**AUSZUG**:
-.-.-

Anstellgut ist die Basis. Es ist die Essenz, die die Triebkraft entwickelt, damit aus Teig lockerers, saftiges Brot wird. Es besteht aus wilden Hefen und Bakterien, die es sich aus der Luft holt und es hat auch noch viele andere Namen wie Ura, Url, Sauer, usw. Manche Bäckermeister*innen „führen” es – so sagt man dazu, wenn man es über einen längeren Zeitraum aufbewahrt – seit Jahren, andere setzen es regelmäßig neu an. Das Prinzip seiner Herstellung ist überall gleich.

Aus dem Anstellgut wird als nächstes dann der Sauerteig gemacht. Den kannst Du dann für alle Rezepte verwenden, für die Sauerteig auf der Zutatenliste steht, um im dritten Schritt daraus die veschiedensten Brote zu backen. Rezepte dafür gibt es jede Menge im Netz, einen Klassiker findet ihr zb. hier. Oder ihr kommt zu uns in die Backschule und schaut, wie und was wir so backen … :)

-.-.-

**EINTRÄGE**:
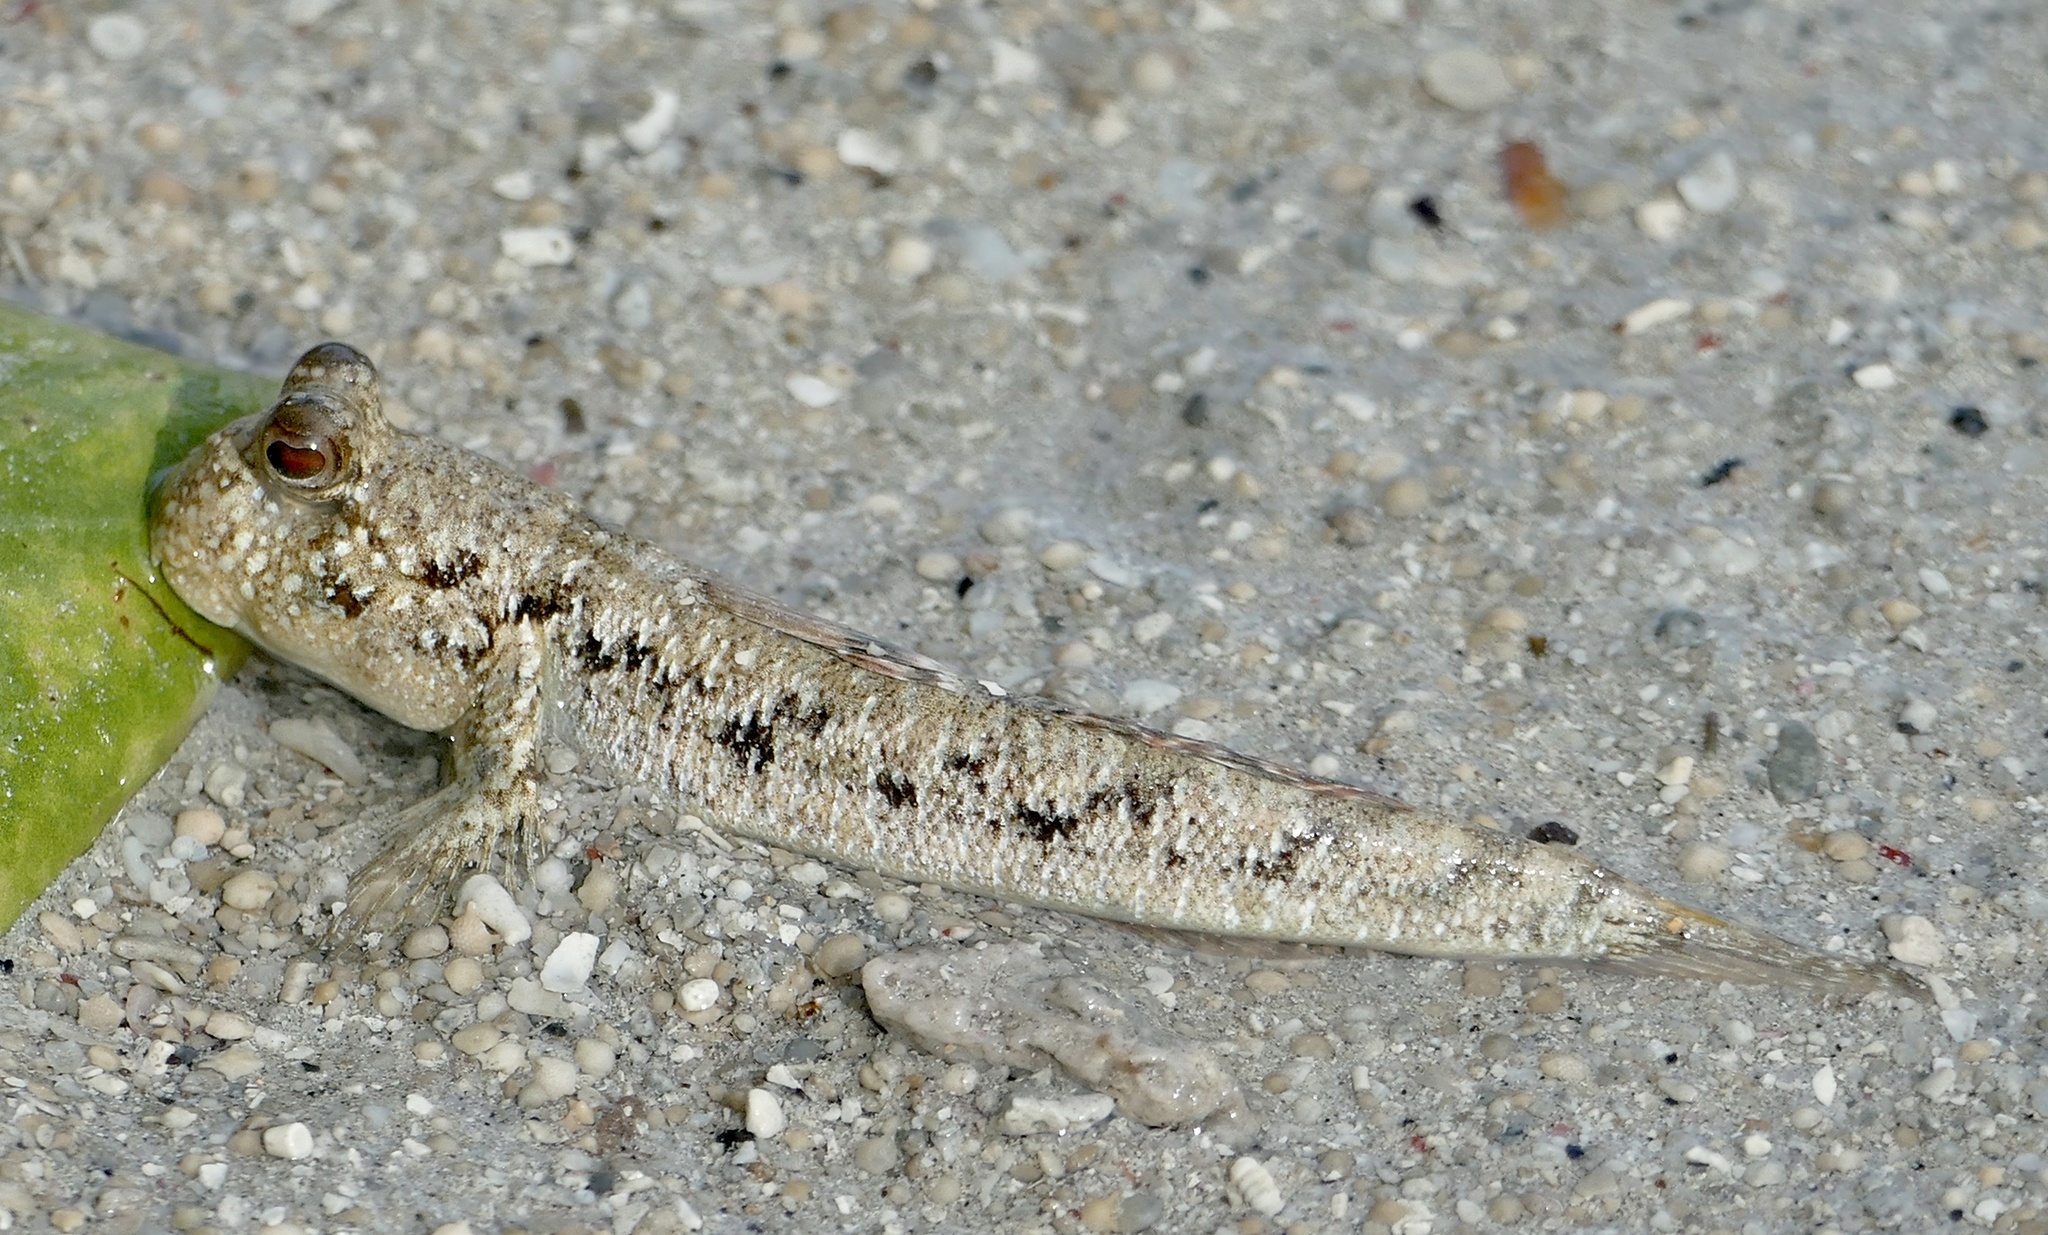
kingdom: Animalia
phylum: Chordata
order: Perciformes
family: Gobiidae
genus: Periophthalmus
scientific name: Periophthalmus argentilineatus
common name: Barred mudskipper
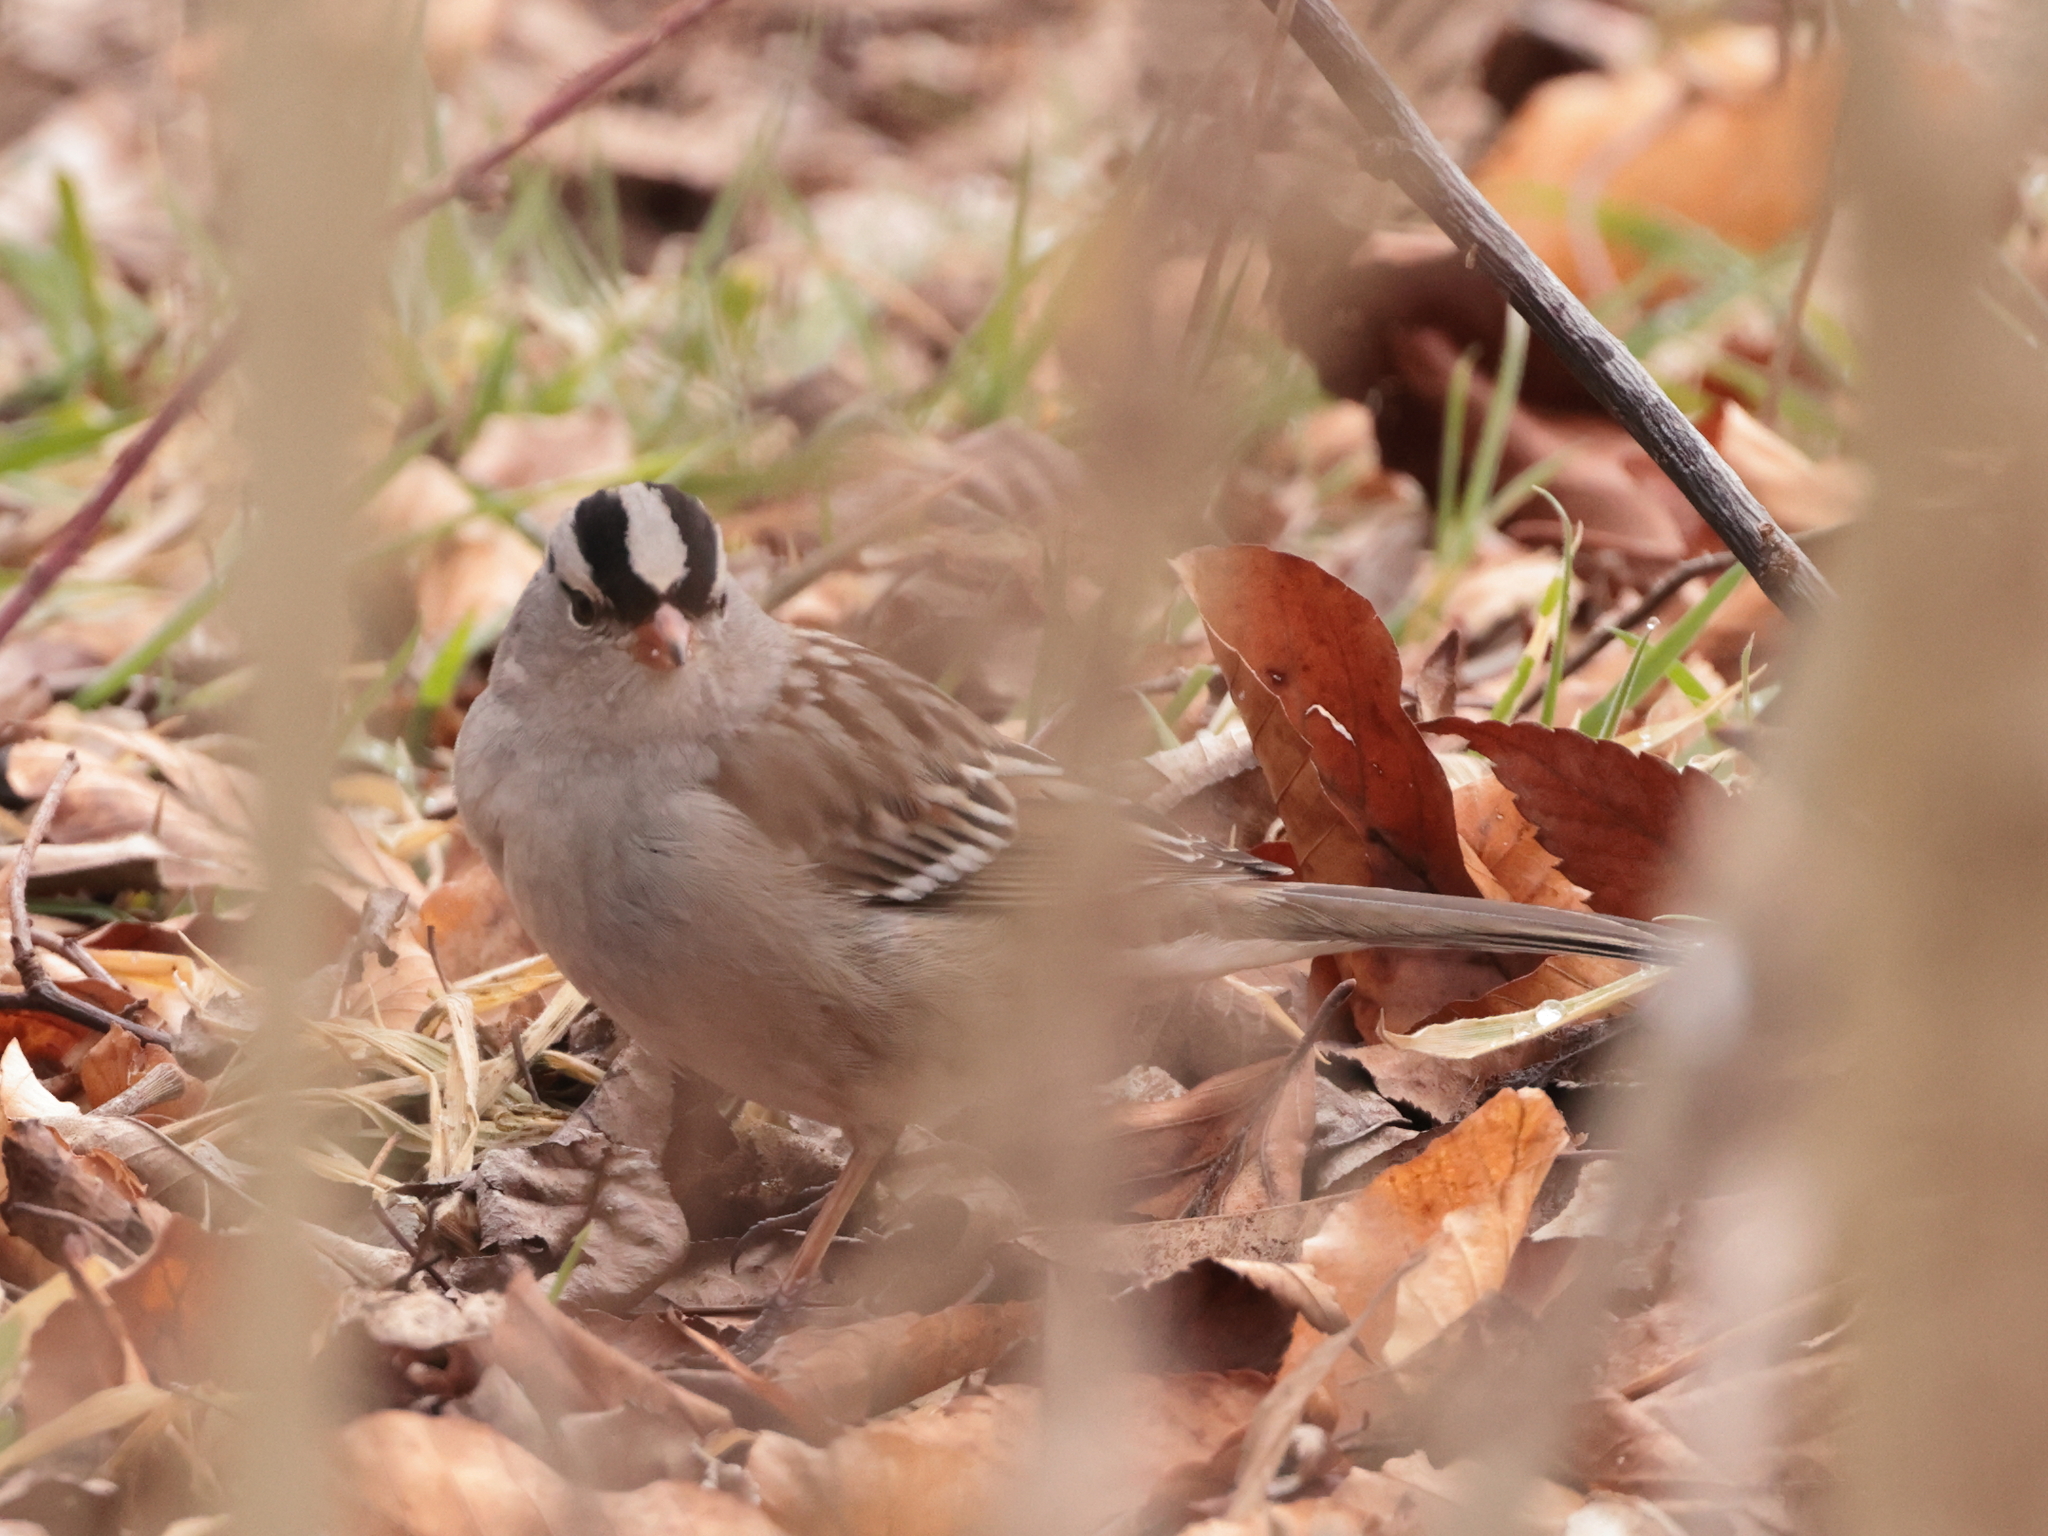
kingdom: Animalia
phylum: Chordata
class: Aves
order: Passeriformes
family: Passerellidae
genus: Zonotrichia
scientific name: Zonotrichia leucophrys
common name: White-crowned sparrow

-.-.-

Schreibe den Auszug über Anstellgut und Sauerteig im Anschluss an seinen letzten Satz weiter. Die Einträge haben mit dem Auszug nichts zu tun.

Eines ist noch wichtig: Welches Mehl? Am besten geeignet und am „lebendigsten“ ist Bio-Roggenmehl. Dann kann man sicher sein, möglichst wenig Gifte und andere unerwünschte Substanzen zu sich zu nehmen. Verwenden kann zum Beispiel Mehl der Type 960 oder Vollkornmehl. Noch besser wäre es, man kauft direkt bei Bio-Produzent*innen ein, die alte Roggensorten kultivieren. Aber das ist eine eigene Geschichte.

1. Schritt: Wir machen Anstellgut

  •  Zutaten (für insgesamt 3-4 Tage):
  • 150 g Roggenmehl Type 960 (oder Vollkorn)
  • 150 ml Wasser
1. Durchgang: Wir nehmen 50 g vom Roggenmehl und vermischen es mit einem Löffel oder einer Gabel mit gleich viel (50 ml) lauwarmem Wasser. Als Gefäß dafür eignet sich ein größeres Einmach-Glas von ca. 400 ml Fassungsvermögen. Das Gefäß anschließend mit einem Tuch oder einem Glasdeckel lose zudecken, nicht luftdicht verschließen. Die Mischung bleibt jetzt für 24-48 Stunden stehen, am besten einfach in der Küche oder an einem anderen warmen Ort.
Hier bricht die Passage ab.